Mo Yan: the First Chinese Writer to Win the Nobel Prize for Literature

After receiving the news that he won the Nobel Prize for Literature, Mo Yan expressed his excitement at a news conference in his hometown Gao-mi in east China’s Shandong Province.

He said, “It is really a big surprise for me to win the Nobel Prize in literature, for there are so many excellent writers both at home and abroad. And I feel very happy. Some people say the winning of the prize is a recognition of universal values by the western countries. I understand those universal values as truth, kindness and beauty. And only when you feel and experience it, can you write good works that can both touch yourself and your readers.” Senior CPC leader Li Changchun has congratulated Mo Yan on winning the 2012 Nobel Literature Prize. Li says in a letter to the China Writers Association that Mo’s winning of the prize reflects the prosperity and progress of the Chinese literature.

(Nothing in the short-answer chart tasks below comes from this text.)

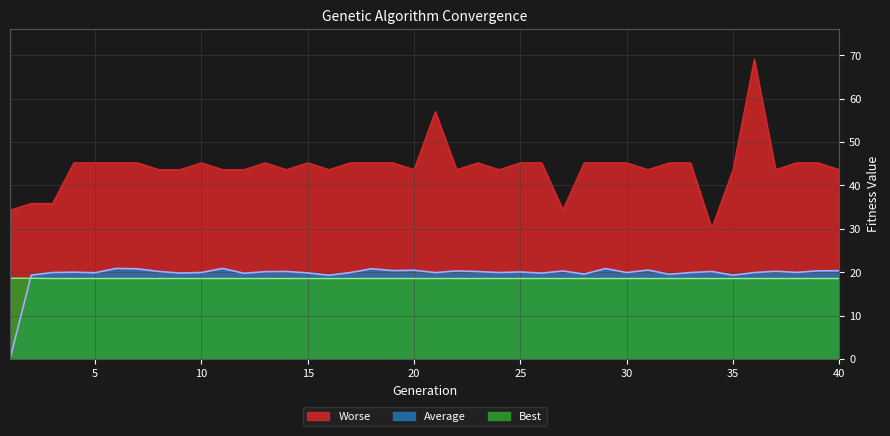

Reading left to right, list all the values displayed in this chart.

Best: 18.6	18.6	18.5	18.5	18.5	18.5	18.5	18.5	18.5	18.5	18.5	18.5	18.5	18.5	18.5	18.5	18.5	18.5	18.5	18.5	18.5	18.5	18.5	18.5	18.5	18.5	18.5	18.5	18.5	18.5	18.5	18.5	18.5	18.5	18.5	18.5	18.5	18.5	18.5	18.5
Average: 0.0	19.3	19.9	20.0	19.9	20.9	20.8	20.2	19.8	19.9	20.9	19.7	20.1	20.2	19.8	19.3	19.9	20.8	20.4	20.4	19.9	20.3	20.1	19.9	20.1	19.8	20.3	19.6	20.8	19.9	20.5	19.5	19.9	20.2	19.3	19.9	20.2	19.9	20.3	20.3
Worse: 34.3	35.8	35.8	45.2	45.2	45.2	45.2	43.6	43.6	45.2	43.6	43.6	45.2	43.6	45.2	43.6	45.2	45.2	45.2	43.6	57.0	43.6	45.2	43.6	45.2	45.2	34.4	45.2	45.2	45.2	43.6	45.2	45.2	30.1	43.6	69.1	43.6	45.2	45.2	43.6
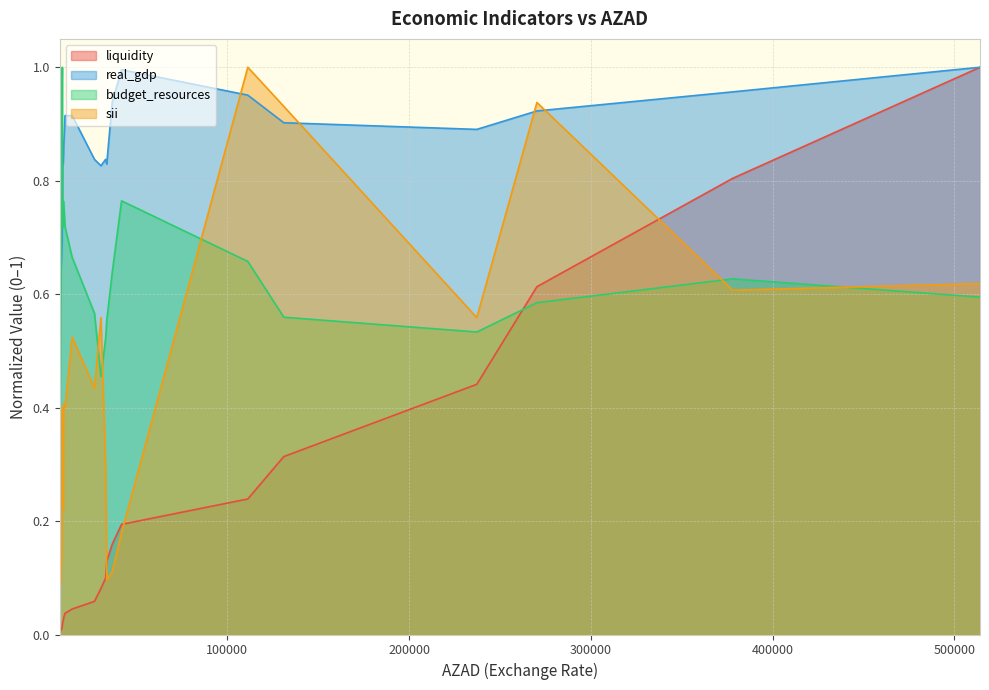

Rank the series by their average value, from lowest to highest.

liquidity, sii, budget_resources, real_gdp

Mo Yan’s novel Red Sorghum first came to wide attention on the big screen both at home and abroad in 1987. The film was directed by Jiang Yimou and marked the acting debut of Gong Li. Many got to know of Mo when director Zhang Yimou adapted this novel from his 1986 novella of the same name, bringing to life a visual landscape characterized by red sorghum fields and a fiery setting sun.

Set in Gaomi, the story is the tale of a sedan carrier who saves the bride he is carrying from bandits, and later marries her. The wild, audacious man urinates in the local winery’s precious barrels, but also later dies fighting against Japanese troops during World War II. Editor Ye Kai has high praises for this work, calling it an ode to the power of life.

Not all were convinced that Mo deserved to win the prize. Some writers criticized Mo on his perspectives rather than talent, and cast doubts that he could be objective and independent enough when discussing serious social issues in his works. They believed his winning of the Nobel Prize was in direct conflict with his position as vice-chairman of the official Chinese Writers Association.

Paper Republic’s Abrahamsen appreciates Mo’s poise between literary and analytic aspirations best. “Chinese literature can often go to one extreme or the other,” he says. “Either it’s an exposition of a writer’s opinions about a social issue, sacrificing literary value, or else it’s a work that retreats from reality and plays games with imagination. I think Mo Yan has kept the balance.”